Finally, defendant contends that the trial court should
have peremptorily instructed the jury regarding the circumstance
-31-
that "defendant has helped other inmates develop their religious
faiths."  While there was evidence that defendant was involved in
prison ministry, there was no evidence that his efforts had in
fact aided in the development of another inmate's faith.  There
was evidence that defendant gave other inmates positive things to
think about based on the Bible and that one inmate was attending
Bible study more frequently due to defendant's efforts.  There
was no evidence, however, as to the effect of defendant's
admonitions on other inmates or of the Bible study attendance on
this one inmate.  The evidence thus did not require a peremptory
instruction that "defendant has helped other inmates develop
their religious faiths."  This assignment of error is overruled. 
 Defendant next assigns error to the trial court's
failure to intervene ex mero motu on a number of occasions during
the State's sentencing phase argument to the jury.  Argument that
passes without objection by defense counsel at trial "must be
gross indeed for this Court to hold that the trial court abused
its discretion in not recognizing and correcting ex mero motu the
comments regarded by defendant as offensive only on appeal."

--------------------------------

Actions to take →
(1) In the court opinion, what did one inmate do more often because of the defendant's efforts?
(2) List everything the court opinion says "there was evidence that" the defendant did or brought about.
(3) Continue the court opinion after its final sentence, the one ending "only on appeal."

--------------------------------

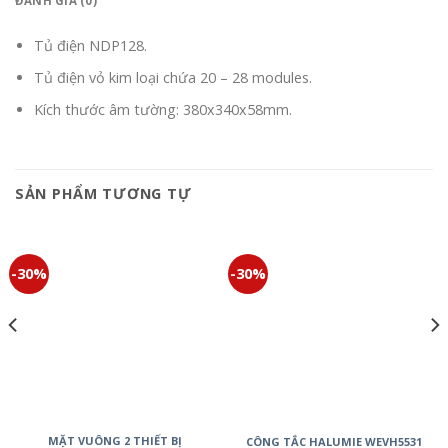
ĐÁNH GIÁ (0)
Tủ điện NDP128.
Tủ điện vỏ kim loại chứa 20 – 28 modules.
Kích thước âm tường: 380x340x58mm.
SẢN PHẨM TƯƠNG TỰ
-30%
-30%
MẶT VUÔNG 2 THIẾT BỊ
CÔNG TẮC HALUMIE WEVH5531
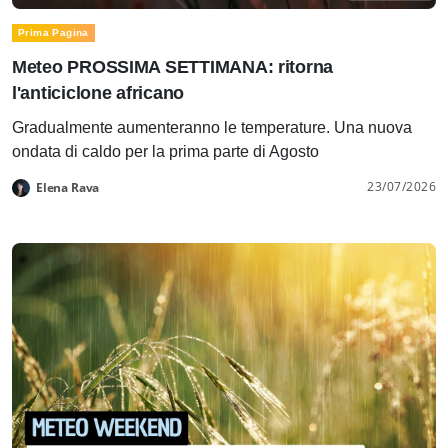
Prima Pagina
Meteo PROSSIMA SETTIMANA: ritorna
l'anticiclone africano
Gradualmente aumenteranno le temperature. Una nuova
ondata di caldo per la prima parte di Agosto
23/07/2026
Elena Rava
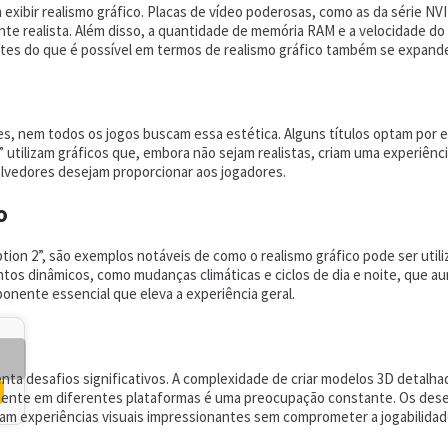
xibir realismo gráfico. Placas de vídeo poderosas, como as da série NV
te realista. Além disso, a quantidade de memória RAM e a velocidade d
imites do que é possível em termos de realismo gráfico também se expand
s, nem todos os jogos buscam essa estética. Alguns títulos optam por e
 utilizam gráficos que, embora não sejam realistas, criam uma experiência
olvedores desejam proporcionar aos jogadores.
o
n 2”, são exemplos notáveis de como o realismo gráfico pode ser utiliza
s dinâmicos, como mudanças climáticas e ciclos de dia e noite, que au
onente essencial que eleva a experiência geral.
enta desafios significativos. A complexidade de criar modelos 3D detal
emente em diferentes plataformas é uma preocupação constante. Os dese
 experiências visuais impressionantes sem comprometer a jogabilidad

--------------------------------

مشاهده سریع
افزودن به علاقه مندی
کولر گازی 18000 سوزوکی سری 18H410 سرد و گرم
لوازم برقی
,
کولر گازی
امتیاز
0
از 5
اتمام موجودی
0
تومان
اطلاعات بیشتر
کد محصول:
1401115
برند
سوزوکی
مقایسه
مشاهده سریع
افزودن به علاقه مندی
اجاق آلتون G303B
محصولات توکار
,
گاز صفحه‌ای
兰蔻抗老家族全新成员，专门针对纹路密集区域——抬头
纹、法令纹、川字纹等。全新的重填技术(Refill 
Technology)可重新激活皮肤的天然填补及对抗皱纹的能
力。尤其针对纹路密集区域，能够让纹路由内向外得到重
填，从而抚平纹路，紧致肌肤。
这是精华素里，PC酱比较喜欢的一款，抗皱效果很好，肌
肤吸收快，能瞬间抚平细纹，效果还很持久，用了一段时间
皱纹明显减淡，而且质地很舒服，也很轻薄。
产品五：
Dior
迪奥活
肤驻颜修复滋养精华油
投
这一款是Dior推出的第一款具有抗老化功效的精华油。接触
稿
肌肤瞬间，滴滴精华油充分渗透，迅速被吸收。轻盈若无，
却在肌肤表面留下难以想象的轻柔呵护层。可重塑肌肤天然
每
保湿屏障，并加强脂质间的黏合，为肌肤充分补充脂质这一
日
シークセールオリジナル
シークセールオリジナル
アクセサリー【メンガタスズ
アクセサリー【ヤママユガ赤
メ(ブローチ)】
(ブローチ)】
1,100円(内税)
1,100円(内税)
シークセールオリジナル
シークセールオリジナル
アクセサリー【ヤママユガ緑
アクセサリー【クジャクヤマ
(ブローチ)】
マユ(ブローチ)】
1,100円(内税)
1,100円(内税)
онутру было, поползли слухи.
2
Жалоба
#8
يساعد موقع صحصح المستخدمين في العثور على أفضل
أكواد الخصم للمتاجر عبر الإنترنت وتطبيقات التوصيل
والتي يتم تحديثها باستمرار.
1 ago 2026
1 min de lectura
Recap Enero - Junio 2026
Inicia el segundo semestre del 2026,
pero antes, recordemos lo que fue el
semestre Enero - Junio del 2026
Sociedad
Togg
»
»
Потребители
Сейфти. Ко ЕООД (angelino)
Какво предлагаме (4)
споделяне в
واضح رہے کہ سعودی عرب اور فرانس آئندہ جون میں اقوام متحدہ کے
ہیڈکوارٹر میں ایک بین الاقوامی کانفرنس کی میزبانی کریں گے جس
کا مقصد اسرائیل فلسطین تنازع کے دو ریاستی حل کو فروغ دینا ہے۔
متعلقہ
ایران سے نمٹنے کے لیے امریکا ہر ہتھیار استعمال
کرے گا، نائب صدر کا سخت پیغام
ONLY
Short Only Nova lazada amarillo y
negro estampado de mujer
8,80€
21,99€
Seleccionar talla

--------------------------------

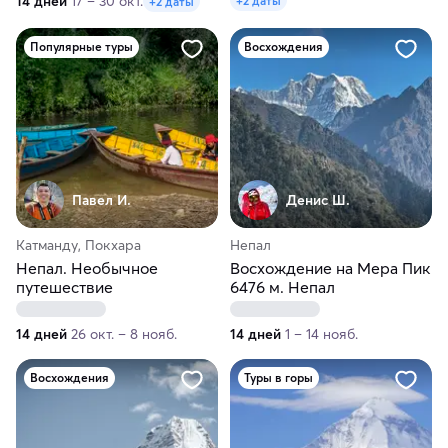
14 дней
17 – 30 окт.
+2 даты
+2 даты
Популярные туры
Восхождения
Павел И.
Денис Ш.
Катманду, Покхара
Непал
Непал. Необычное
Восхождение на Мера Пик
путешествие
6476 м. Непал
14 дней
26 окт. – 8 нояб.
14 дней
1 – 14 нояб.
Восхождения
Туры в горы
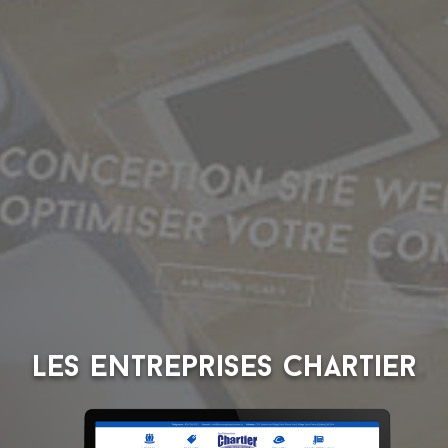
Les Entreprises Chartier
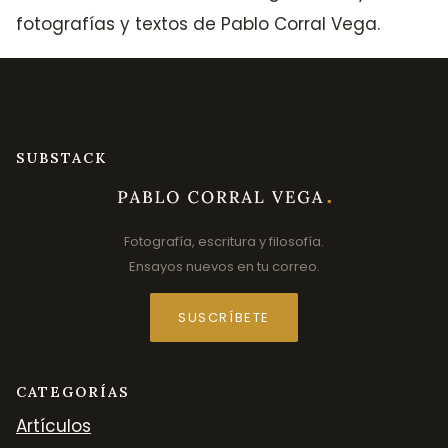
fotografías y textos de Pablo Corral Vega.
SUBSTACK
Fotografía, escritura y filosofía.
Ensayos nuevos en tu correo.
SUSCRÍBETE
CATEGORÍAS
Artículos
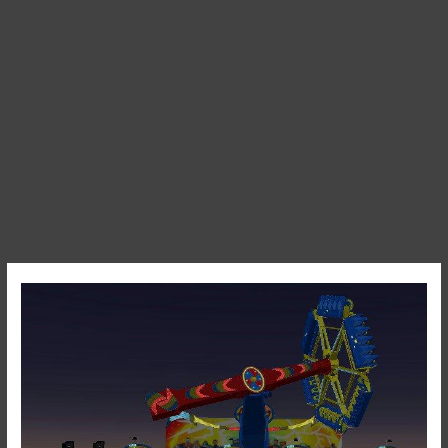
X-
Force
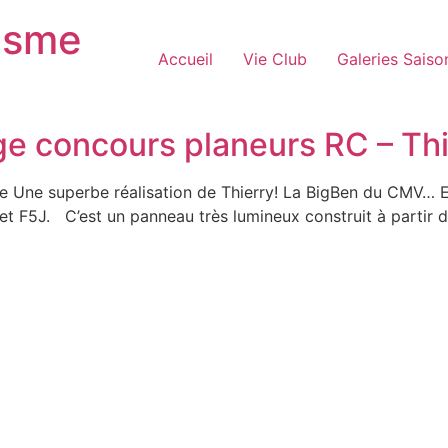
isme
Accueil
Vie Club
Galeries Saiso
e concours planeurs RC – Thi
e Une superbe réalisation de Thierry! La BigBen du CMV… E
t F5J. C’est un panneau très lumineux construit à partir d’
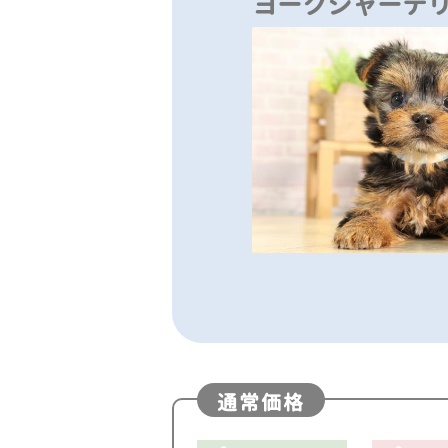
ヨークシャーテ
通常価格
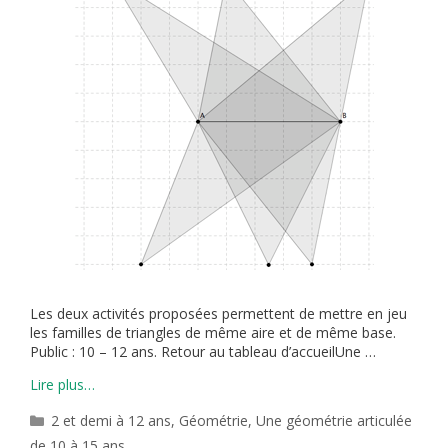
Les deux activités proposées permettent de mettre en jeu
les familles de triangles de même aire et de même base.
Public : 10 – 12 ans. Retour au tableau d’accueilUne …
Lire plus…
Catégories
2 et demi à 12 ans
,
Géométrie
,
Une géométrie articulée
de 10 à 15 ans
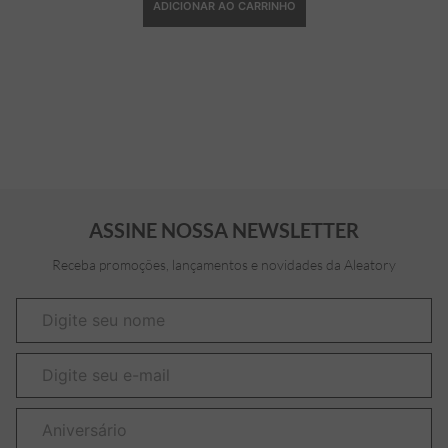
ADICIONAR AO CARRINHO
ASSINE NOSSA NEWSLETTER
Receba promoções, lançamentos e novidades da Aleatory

--------------------------------

Answers for the exercise →
(1) The inmate attended Bible study more frequently.

(2)
- The defendant was involved in prison ministry.
- The defendant gave other inmates positive things to think about based on the Bible.
- One inmate was attending Bible study more frequently due to the defendant's efforts.

(3)
Brown, 327 N.C. at 19, 394 S.E.2d at 445.  Further, in carrying
out their duty to advocate zealously that the facts in evidence
warrant imposition of the death penalty, prosecutors are
permitted wide latitude in their arguments.  State v. Geddie, 345
N.C. 73, 97, 478 S.E.2d 146, 158 (1996), cert. denied, --- U.S.
---, --- L. Ed. 2d ---, 66 U.S.L.W. 3255 (1997).
Defendant first contends that the State improperly
focused on one aspect of the concept of mitigation to the
-32-
exclusion of others.  The State repeatedly focused on the idea
that mitigation is that which reduces moral culpability, while
neglecting to argue that mitigating value may also be based on a
defendant's age, character, prior record, mentality, education,
habits, and environment.  As we recognized when presented with
substantially the same argument in State v. Bishop, 343 N.C. 518,
472 S.E.2d 842, although these factors "may be relevant
considerations in a sentencing hearing, these words are not
essential to the basic definition of a mitigating circumstance." 
Id. at 552, 472 S.E.2d at 860.  It was not error for the trial
court to abstain from intervention ex mero motu here.
Defendant next contends that the trial court should
have intervened ex mero motu when the State argued that the jury
should not find defendant's voluntary consumption of alcohol and
drugs mitigating.  Defendant contends that the State's argument
was tantamount to misstating North Carolina law, which allows
voluntary intoxication to be considered as mitigating evidence.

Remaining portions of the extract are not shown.